> [Work instructions] Search the records for "bounding". Report every line where it occurs.

> [Exercise materials]
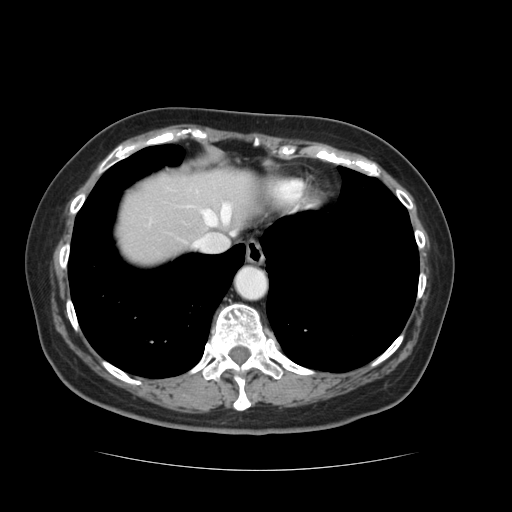
Contrast-enhanced abdominal CT, one axial slice. Position 112 of 128 along the scan axis. 120 kVp. Intravenous contrast given. Soft-tissue window (W 400 / L 40 HU). 2.5 mm slice thickness. 512 × 512 image matrix, field of view 366 × 366 mm. Case-level facts recorded for this patient, not image findings: patient: male, age 73 years at operation; diagnosis: colorectal cancer liver metastases, imaged before liver resection; multiple liver metastases: yes; largest metastasis: 3 cm; chemotherapy before resection: no.
Structures marked on this image (expert manual segmentation):
- hepatic veins: bounding box <193,203,234,251> (left, top, right, bottom; pixels)
- liver: <117,167,255,264>
- planned liver remnant (the part of the liver to remain after resection): <117,169,255,265>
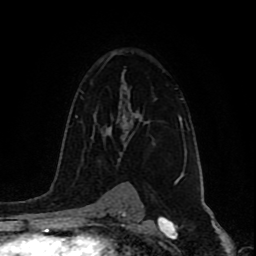
Breast MRI (dynamic contrast-enhanced), one axial slice; slice 59 of 80 in the series (ordered by position); cropped to one breast; dynamic contrast-enhanced series, time point 2 of 9 at this slice position (early post-contrast); 1.5 T; TE 4.2 ms, TR 7 ms; 2 mm slice thickness; 256 × 256 image matrix. Female patient.
Structures marked on this image (semi-automatically segmented with operator editing):
- enhancing-tissue mask used for the functional tumour volume (all voxels passing the contrast-enhancement thresholds inside the analysis volume; usually the tumour): bounding box (x1, y1, x2, y2) in pixels: (121, 85, 182, 129)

> [Finished task]
- hepatic veins: bounding box <193,203,234,251> (left, top, right, bottom; pixels)
- enhancing-tissue mask used for the functional tumour volume (all voxels passing the contrast-enhancement thresholds inside the analysis volume; usually the tumour): bounding box (x1, y1, x2, y2) in pixels: (121, 85, 182, 129)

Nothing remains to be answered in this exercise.